TASK DETAILS — Filter the material below down to the lines containing the word "pinky".

INFORMATION SHOWN —
● ● ●

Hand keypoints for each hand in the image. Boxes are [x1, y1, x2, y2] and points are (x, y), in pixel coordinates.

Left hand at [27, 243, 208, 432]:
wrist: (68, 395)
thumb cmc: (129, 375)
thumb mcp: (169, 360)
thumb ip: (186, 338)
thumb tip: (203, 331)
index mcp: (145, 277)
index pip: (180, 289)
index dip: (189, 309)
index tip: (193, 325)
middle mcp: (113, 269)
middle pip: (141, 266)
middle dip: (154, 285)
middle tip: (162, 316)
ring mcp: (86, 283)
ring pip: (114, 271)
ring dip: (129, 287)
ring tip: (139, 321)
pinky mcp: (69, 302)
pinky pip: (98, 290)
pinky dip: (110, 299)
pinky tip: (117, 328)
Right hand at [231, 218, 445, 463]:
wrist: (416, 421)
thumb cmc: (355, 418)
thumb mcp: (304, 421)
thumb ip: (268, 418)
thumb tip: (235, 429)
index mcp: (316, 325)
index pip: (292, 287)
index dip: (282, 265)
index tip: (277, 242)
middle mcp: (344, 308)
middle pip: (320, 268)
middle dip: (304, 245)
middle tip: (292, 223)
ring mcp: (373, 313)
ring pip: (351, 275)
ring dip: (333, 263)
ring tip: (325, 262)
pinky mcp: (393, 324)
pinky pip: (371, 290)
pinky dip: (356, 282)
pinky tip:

● ● ●

RESULT BELOW —
pinky mcp: (69, 302)
pinky pip: (98, 290)
pinky dip: (110, 299)
pinky tip: (117, 328)
pinky mcp: (393, 324)
pinky pip: (371, 290)
pinky dip: (356, 282)
pinky tip:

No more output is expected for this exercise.